Render the stretch from the line containing "GLMs with binomial" through the end of the lines as a Markdown table with the columns Row and Line, one numbered row per line, skipping blank lines.
======== PROVIDED RECORDS
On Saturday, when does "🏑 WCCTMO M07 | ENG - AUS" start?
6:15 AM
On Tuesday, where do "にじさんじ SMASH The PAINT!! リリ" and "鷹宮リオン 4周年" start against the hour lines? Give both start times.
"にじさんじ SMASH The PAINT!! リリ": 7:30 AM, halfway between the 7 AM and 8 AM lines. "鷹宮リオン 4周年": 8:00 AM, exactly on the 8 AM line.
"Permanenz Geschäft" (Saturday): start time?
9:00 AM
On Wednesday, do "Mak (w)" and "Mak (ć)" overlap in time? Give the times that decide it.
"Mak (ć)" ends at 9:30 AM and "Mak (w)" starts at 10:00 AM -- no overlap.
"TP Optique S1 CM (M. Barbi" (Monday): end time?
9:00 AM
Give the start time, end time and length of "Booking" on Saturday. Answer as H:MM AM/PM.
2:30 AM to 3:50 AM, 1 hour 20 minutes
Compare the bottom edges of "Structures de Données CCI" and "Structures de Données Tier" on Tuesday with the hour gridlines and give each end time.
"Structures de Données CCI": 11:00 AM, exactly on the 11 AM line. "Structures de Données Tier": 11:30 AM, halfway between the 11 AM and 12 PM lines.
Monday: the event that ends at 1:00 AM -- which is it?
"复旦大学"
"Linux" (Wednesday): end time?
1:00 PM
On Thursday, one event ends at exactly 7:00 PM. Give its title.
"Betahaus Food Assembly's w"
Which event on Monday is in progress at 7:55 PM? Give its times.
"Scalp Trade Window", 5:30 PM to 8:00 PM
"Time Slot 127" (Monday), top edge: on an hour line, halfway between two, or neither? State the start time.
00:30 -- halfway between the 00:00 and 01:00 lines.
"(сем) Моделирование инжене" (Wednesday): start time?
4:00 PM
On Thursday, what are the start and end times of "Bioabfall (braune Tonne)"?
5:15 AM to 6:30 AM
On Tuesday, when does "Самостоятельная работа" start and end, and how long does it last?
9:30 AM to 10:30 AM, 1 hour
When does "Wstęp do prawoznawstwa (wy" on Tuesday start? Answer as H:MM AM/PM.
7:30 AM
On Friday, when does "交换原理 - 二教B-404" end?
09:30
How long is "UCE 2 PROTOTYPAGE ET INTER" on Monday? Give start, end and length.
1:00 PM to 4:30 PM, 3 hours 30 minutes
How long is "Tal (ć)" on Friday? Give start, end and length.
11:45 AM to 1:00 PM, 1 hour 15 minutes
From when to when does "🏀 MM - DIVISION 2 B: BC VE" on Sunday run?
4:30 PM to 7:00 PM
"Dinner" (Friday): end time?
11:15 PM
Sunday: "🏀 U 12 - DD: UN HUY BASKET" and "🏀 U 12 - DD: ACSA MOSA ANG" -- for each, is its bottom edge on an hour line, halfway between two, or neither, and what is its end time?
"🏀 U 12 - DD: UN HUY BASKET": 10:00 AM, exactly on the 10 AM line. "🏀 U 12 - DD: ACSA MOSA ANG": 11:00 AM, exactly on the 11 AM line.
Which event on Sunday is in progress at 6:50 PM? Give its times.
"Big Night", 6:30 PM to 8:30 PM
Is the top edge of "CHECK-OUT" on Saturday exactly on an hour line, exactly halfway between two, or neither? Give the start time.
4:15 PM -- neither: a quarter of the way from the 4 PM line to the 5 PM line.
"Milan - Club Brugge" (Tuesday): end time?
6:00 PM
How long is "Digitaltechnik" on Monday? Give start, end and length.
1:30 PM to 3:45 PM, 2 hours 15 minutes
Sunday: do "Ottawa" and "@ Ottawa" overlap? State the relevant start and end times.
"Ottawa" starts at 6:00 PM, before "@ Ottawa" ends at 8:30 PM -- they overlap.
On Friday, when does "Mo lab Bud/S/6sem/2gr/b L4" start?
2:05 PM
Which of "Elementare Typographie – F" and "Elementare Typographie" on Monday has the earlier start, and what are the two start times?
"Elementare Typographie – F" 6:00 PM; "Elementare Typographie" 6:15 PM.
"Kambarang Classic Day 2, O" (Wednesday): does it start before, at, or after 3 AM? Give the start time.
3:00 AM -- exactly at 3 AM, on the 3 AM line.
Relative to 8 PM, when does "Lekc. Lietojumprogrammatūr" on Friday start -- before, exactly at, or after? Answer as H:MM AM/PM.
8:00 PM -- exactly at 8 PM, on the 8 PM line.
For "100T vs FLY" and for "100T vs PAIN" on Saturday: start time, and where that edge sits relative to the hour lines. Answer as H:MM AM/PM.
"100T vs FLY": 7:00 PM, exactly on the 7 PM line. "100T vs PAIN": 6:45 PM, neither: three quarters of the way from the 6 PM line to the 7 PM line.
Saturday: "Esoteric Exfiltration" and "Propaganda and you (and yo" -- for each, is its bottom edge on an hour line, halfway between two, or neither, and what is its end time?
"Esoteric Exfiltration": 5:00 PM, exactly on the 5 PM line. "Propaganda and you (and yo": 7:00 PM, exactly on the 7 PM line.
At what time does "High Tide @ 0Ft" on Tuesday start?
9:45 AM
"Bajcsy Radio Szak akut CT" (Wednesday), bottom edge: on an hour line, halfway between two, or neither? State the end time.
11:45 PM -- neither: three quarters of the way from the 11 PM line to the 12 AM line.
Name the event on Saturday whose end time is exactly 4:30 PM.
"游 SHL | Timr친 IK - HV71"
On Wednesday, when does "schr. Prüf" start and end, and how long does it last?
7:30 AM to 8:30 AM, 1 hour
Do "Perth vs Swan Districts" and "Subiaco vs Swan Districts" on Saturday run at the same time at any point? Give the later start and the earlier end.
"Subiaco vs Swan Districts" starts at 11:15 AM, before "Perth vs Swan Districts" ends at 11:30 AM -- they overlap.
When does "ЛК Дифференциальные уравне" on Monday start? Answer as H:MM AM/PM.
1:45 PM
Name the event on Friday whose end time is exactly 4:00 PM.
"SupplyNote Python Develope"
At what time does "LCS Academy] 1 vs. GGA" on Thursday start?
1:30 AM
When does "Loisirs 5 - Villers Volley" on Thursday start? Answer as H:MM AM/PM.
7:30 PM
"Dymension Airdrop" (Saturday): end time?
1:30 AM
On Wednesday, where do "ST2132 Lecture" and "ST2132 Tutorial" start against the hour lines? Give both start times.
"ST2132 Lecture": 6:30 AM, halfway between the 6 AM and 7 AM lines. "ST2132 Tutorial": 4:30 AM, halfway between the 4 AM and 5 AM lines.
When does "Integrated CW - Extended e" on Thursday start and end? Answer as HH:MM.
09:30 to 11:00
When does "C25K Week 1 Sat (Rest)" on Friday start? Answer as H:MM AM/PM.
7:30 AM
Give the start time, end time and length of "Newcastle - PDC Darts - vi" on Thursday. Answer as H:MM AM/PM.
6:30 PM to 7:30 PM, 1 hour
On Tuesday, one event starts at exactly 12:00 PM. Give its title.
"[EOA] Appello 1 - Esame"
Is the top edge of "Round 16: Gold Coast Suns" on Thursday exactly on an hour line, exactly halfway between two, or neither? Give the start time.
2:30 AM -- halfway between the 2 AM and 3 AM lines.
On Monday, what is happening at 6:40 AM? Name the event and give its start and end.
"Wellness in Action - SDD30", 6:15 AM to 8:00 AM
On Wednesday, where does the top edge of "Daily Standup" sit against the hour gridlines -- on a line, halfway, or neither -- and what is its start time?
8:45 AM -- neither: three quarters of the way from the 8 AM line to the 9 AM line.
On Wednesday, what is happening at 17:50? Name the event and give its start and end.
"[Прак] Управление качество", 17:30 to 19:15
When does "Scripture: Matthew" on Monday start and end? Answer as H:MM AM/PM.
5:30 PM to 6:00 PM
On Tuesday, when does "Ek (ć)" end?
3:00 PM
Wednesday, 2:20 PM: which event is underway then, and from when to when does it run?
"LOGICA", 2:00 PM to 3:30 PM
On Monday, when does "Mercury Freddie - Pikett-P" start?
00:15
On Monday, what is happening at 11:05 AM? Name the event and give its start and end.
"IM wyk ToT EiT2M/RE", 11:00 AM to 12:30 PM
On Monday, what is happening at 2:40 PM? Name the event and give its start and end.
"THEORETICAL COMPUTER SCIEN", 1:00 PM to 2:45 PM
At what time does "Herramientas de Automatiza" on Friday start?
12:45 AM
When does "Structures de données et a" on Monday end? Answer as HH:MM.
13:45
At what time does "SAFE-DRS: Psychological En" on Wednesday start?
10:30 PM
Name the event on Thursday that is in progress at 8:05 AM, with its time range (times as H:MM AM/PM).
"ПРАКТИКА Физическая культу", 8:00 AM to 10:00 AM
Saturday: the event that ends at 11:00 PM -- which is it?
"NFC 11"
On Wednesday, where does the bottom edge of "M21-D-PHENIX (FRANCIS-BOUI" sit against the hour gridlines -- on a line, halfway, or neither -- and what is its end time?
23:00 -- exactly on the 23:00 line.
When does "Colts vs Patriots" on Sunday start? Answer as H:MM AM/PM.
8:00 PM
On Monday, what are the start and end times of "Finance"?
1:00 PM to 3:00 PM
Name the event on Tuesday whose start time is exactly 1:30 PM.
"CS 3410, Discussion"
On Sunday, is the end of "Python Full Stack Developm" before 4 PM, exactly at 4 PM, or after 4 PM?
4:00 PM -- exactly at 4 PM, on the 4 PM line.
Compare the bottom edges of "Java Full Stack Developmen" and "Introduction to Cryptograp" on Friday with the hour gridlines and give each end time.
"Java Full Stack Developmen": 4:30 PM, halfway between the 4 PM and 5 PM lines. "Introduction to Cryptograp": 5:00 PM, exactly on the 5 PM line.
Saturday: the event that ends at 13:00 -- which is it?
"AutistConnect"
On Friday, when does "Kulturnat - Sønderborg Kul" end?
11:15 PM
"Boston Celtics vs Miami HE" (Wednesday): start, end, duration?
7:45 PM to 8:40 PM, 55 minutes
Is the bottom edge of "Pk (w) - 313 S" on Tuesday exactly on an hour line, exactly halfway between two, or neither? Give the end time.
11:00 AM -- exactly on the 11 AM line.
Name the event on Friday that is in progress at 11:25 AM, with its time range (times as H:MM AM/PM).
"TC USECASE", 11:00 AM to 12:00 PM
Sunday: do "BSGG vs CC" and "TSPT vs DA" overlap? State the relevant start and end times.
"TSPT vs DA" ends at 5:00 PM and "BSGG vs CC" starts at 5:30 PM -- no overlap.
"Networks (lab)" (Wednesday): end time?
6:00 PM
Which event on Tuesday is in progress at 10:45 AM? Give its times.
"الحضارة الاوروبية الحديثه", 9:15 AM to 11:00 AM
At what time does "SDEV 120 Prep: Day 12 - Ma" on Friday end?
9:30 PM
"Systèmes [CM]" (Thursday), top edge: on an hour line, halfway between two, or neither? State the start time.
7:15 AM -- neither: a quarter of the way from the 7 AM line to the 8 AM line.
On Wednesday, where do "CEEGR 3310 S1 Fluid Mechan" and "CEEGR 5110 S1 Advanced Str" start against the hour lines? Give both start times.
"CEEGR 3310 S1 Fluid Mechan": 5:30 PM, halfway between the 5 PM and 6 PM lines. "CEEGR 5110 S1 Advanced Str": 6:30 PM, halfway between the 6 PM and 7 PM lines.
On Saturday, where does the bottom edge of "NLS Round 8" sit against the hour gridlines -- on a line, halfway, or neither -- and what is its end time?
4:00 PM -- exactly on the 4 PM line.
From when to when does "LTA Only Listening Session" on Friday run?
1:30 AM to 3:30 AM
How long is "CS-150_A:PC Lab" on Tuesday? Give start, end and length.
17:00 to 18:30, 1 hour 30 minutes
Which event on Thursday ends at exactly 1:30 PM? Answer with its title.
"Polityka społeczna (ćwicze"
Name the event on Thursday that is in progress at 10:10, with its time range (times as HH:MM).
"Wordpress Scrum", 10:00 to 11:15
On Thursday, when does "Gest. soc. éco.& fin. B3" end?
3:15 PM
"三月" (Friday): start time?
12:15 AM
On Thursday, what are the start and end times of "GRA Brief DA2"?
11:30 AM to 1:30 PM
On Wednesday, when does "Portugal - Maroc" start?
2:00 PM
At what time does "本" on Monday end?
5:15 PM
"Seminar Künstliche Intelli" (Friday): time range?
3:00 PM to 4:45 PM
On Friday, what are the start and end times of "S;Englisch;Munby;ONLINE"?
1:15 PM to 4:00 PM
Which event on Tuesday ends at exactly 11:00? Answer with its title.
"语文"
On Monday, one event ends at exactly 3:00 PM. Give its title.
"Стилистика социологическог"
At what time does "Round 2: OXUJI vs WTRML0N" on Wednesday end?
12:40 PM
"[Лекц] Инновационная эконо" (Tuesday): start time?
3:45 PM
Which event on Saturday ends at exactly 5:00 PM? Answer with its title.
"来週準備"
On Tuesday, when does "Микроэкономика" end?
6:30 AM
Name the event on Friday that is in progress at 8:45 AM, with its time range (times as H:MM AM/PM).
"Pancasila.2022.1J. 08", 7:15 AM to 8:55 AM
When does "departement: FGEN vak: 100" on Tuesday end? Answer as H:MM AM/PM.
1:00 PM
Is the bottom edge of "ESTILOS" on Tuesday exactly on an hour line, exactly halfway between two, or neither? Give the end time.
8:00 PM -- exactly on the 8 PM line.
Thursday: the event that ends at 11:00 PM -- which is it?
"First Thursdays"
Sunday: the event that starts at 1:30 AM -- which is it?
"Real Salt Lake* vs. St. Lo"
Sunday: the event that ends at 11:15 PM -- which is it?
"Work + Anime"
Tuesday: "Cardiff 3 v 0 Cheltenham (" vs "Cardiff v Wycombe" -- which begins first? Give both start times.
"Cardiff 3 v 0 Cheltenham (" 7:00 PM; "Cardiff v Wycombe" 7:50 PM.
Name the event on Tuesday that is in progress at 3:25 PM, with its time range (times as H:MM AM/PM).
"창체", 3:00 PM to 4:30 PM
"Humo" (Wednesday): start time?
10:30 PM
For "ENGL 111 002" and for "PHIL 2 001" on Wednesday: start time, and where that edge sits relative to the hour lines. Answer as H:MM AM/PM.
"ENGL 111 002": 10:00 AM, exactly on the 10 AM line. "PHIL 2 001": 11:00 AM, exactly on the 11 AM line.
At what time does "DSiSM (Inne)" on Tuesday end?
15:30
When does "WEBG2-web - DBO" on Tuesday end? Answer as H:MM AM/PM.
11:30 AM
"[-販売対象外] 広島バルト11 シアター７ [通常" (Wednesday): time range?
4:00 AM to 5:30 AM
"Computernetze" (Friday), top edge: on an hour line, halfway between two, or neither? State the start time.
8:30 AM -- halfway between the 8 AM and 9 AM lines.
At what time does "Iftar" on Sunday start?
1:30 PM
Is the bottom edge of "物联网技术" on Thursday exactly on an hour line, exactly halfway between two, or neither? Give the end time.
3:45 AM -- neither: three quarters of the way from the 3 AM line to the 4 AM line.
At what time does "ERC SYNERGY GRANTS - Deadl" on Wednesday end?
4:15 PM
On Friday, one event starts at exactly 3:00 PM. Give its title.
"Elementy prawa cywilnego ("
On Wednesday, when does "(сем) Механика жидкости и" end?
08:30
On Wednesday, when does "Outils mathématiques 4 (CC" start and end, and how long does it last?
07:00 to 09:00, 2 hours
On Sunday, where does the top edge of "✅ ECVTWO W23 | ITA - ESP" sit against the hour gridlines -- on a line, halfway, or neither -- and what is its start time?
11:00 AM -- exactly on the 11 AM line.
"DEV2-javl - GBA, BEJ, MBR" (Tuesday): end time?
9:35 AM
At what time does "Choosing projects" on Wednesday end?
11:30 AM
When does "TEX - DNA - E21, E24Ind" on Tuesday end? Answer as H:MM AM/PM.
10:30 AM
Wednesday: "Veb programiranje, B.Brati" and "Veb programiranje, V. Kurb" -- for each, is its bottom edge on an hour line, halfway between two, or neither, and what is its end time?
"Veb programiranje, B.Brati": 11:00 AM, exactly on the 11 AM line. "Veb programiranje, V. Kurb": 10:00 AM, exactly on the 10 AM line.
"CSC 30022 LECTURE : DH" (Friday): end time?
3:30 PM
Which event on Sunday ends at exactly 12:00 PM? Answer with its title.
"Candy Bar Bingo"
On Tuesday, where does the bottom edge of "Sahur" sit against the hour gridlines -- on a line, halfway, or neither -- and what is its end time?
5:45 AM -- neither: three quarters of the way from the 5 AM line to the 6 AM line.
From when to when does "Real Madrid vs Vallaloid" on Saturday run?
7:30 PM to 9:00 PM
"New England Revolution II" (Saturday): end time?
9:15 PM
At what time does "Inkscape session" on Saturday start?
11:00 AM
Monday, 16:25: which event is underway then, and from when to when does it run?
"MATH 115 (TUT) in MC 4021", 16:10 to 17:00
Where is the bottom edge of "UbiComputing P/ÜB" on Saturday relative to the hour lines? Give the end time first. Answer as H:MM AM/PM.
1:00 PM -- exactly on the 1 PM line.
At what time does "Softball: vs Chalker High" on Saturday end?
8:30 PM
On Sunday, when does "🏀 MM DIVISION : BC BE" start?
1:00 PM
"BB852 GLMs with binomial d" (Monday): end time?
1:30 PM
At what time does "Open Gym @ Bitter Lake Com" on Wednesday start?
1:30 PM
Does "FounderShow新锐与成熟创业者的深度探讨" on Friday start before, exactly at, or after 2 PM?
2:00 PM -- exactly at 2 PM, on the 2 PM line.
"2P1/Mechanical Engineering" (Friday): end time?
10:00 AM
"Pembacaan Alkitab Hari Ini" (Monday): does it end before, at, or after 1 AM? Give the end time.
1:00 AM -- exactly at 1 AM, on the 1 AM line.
================
TASK SOLUTION.
| Row | Line |
|---|---|
| 1 | "BB852 GLMs with binomial d" (Monday): end time? |
| 2 | 1:30 PM |
| 3 | At what time does "Open Gym @ Bitter Lake Com" on Wednesday start? |
| 4 | 1:30 PM |
| 5 | Does "FounderShow新锐与成熟创业者的深度探讨" on Friday start before, exactly at, or after 2 PM? |
| 6 | 2:00 PM -- exactly at 2 PM, on the 2 PM line. |
| 7 | "2P1/Mechanical Engineering" (Friday): end time? |
| 8 | 10:00 AM |
| 9 | "Pembacaan Alkitab Hari Ini" (Monday): does it end before, at, or after 1 AM? Give the end time. |
| 10 | 1:00 AM -- exactly at 1 AM, on the 1 AM line. |